Sco,  I've enjoyed reading about your adventures with the vintage clubs. My vintage clubs are early and mid 90's clubs from when I first started but from time to time I take one with me to the range and swing it.  Makes me realize the big advances have been in forgiveness not distance.  If you can groove a swing with those irons, you can hit anything modern.

I'm afraid I'm going to have to disagree with you on that one, Scott.  I know that I'm not alone on this too having had many lengthy discussions with other vintage enthusiasts.

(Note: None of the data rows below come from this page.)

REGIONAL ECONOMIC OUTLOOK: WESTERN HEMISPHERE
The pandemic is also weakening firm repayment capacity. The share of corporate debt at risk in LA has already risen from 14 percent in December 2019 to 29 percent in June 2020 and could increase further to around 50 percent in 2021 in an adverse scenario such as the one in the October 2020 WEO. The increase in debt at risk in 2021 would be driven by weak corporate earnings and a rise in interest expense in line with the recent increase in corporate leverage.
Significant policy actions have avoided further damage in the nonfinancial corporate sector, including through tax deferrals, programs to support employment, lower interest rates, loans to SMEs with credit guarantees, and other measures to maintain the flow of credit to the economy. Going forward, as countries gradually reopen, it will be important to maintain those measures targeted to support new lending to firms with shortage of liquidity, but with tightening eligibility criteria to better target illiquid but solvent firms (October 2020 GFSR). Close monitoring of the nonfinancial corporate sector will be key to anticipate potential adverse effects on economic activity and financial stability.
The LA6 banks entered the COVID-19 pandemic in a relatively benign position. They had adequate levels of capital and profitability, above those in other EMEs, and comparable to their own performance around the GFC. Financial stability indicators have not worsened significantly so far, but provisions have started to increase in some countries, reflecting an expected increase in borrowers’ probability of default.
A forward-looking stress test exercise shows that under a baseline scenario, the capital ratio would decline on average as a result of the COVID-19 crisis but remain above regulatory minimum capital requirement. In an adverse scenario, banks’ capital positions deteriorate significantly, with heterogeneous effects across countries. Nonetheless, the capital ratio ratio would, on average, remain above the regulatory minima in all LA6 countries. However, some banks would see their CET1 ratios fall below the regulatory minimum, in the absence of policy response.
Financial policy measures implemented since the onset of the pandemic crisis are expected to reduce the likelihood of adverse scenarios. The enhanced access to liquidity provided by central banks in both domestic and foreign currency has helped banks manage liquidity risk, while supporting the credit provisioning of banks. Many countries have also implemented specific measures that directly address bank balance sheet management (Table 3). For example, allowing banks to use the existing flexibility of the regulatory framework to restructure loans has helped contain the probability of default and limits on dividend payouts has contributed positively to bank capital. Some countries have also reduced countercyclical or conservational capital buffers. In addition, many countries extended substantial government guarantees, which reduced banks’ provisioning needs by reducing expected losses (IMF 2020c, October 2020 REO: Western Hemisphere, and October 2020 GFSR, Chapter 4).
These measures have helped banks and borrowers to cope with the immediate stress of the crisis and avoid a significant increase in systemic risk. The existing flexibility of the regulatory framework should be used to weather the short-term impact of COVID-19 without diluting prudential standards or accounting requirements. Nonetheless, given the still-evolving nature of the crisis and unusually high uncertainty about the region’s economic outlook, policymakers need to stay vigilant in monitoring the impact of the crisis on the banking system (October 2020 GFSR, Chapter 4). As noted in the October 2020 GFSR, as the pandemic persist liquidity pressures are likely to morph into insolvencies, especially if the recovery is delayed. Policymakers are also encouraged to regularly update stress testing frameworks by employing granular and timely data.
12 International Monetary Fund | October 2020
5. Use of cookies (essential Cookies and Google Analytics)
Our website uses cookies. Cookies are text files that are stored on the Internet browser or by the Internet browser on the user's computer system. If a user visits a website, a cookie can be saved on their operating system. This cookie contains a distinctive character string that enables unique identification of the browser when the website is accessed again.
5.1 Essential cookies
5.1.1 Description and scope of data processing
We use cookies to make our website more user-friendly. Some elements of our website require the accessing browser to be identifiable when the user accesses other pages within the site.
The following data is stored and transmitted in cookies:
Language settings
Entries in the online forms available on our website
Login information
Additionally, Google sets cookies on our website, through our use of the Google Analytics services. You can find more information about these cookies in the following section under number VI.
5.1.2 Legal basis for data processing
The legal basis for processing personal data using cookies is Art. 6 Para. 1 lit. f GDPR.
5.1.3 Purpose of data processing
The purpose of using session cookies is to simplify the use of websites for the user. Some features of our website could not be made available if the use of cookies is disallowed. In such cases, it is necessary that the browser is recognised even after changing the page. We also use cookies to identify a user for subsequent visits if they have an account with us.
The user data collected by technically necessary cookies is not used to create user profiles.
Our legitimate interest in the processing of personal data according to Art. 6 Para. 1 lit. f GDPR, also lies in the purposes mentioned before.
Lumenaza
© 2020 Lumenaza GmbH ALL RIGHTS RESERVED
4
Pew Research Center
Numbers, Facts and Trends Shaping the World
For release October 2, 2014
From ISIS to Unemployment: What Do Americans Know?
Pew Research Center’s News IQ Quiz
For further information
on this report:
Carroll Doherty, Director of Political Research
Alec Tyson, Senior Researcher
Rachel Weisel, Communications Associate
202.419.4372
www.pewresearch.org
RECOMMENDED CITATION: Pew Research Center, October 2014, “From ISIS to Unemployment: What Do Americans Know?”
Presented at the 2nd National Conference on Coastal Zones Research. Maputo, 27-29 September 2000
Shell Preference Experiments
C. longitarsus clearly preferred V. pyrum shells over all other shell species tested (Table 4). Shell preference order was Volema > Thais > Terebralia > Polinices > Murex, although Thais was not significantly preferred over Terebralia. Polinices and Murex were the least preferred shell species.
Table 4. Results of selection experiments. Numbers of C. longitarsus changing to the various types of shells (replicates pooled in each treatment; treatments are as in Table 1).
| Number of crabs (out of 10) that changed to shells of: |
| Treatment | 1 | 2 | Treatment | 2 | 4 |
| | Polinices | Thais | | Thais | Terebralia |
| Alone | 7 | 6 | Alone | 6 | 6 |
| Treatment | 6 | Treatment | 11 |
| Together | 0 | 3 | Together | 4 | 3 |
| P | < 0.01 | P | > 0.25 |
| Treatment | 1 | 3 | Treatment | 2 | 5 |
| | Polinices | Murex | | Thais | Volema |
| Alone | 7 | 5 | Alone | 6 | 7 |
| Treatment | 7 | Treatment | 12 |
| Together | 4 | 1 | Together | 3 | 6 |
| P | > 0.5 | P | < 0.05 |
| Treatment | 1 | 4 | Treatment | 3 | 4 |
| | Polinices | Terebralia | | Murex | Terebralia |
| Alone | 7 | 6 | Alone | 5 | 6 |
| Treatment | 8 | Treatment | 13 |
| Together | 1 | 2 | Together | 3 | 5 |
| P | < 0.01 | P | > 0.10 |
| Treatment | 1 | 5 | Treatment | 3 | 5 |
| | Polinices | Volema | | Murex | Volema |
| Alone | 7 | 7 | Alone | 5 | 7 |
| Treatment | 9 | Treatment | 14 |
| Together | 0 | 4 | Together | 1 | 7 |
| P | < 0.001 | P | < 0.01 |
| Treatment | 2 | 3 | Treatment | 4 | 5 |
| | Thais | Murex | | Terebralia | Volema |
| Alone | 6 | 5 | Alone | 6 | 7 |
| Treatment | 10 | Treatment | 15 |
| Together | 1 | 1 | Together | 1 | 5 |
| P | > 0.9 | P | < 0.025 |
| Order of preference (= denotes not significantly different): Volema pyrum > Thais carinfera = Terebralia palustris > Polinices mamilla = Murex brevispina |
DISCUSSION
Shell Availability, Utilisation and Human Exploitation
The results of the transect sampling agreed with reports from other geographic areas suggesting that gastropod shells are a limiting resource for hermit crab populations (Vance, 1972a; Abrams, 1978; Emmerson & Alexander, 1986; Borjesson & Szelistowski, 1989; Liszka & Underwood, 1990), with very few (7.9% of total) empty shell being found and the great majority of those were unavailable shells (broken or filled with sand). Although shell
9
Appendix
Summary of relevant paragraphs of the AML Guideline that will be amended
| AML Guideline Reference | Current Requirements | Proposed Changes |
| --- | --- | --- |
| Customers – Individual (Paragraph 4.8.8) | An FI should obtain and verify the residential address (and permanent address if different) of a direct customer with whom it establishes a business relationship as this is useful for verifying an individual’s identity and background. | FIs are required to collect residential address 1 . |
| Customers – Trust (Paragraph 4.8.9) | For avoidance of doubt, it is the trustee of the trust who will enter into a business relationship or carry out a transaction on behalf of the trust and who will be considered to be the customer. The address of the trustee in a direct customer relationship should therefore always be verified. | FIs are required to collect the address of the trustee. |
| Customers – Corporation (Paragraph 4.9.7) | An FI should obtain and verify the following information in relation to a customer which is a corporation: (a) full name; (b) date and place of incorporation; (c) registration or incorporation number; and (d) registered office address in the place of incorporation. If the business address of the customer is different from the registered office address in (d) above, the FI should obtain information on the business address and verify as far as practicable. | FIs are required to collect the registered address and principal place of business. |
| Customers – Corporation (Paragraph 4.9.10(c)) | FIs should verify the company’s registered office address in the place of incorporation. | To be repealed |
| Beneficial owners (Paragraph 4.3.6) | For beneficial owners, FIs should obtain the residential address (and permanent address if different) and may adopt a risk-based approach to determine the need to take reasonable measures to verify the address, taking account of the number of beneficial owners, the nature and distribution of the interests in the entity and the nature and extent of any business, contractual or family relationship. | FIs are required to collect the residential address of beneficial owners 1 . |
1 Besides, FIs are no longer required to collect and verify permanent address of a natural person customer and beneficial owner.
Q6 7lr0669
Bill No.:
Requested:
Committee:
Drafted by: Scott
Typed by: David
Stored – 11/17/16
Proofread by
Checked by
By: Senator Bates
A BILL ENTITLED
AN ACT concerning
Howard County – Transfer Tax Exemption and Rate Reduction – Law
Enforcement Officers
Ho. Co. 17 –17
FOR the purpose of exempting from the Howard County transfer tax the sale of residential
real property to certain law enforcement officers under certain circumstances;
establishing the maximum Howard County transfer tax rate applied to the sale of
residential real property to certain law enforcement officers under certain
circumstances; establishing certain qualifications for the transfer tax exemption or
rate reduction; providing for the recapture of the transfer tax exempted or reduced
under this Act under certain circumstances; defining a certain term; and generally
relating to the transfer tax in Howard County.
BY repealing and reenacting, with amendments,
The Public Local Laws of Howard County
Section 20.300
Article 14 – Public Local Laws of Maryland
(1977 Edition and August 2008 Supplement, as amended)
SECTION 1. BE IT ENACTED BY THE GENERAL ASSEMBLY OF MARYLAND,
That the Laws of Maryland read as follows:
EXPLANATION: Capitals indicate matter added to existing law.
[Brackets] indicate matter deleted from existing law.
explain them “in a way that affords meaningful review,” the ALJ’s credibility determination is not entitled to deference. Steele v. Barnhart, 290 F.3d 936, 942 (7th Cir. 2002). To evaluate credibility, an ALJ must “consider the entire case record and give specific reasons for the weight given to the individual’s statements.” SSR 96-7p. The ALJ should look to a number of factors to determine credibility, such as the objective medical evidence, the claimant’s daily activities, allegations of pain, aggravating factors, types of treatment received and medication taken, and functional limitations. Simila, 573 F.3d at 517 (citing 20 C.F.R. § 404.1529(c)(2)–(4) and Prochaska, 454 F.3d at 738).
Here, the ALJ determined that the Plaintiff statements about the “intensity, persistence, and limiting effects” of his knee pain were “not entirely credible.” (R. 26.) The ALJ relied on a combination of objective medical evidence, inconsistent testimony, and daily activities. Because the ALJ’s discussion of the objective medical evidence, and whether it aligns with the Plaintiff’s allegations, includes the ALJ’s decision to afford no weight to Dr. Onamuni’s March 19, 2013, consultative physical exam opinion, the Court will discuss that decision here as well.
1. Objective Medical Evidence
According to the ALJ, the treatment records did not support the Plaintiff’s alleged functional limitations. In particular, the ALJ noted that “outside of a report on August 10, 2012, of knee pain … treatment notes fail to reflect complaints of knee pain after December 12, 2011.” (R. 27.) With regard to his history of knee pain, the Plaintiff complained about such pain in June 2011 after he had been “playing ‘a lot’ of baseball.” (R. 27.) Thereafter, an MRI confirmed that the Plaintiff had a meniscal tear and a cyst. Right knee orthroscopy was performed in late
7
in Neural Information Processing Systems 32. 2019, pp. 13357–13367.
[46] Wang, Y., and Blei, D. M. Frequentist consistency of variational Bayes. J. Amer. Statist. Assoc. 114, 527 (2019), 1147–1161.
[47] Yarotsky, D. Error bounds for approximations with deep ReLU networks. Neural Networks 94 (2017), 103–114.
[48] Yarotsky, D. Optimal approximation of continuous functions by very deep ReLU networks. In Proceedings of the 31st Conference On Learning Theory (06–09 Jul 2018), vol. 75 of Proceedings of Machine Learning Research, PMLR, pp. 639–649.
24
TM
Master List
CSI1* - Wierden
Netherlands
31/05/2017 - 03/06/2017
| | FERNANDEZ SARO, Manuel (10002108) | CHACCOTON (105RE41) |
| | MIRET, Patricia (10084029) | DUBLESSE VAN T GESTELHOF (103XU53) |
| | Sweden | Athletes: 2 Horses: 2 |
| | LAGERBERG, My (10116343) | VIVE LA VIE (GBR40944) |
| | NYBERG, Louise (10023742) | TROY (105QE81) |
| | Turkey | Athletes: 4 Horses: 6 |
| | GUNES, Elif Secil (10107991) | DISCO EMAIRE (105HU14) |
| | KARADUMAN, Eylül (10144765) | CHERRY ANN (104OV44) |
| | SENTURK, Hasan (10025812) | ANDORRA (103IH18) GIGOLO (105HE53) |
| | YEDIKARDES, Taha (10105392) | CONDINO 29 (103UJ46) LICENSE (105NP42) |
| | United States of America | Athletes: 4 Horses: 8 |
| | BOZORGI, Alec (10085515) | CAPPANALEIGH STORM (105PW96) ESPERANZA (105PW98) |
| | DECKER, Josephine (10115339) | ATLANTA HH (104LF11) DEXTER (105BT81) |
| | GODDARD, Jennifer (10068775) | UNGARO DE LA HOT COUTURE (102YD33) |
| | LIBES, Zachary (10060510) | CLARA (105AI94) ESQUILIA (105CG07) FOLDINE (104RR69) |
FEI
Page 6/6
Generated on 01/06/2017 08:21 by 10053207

Grooving a swing with vintage irons doesn't necessarily promise that you will hit the modern version equally well.  Certainly not the game improvement varieties.  The issue lies in turf interaction with the preponderance of fat bottomed irons with loads of bounce.  Bounce maybe your friend in a sand trap or extremely soft conditions, but it isn't particularly helpful with firm and/or tight turf.  The wide sole only exacerbates the problem.

When I was really struggling with my ball striking early last season, I simply went out and played a few rounds with my old copper irons and that seemed to help me slot my swing in better.  When I went back to my modern clubs I was striking the ball much better.  The extra weight and better balance of the older irons helped me to slot in my swing versus the modern graphite shafted irons which had me coming OTT.

I don't want to get into a debate about what forgiveness really amounts to or the merits of enhanced launch and spin characteristics.  These are certainties of physics.  The more important thing to ask is what does this do for your golf game?  Yup, the 400+ cc titanium driver has been a godsend.  So has the advent of the hybrid.  The rest; not so much.  I've seen more tentative, stabby putting lately by good players using a piece of space junk on a stick with more aiming aids than an airport runway while trying to manipulate it through a pool noodle.  That's a whole lot of distraction separating you from the task at hand!  Been there, tried that.  I still log consistently better putting stats using a 45 year old Ping Zing with a refreshed version of the original thin Pingman grip.  Alignment aids?  There's a dot on the topline.

Apologies for the rant, but this leads me to my final point.  With all the so called gains that have been chronicled through the advances in club design, why don't we play better golf?  USGA stats indicate that the average GHIN has dropped two whole strokes in the past 20 odd years.  That's not a lot of improvement considering how much better our tools are supposed to be.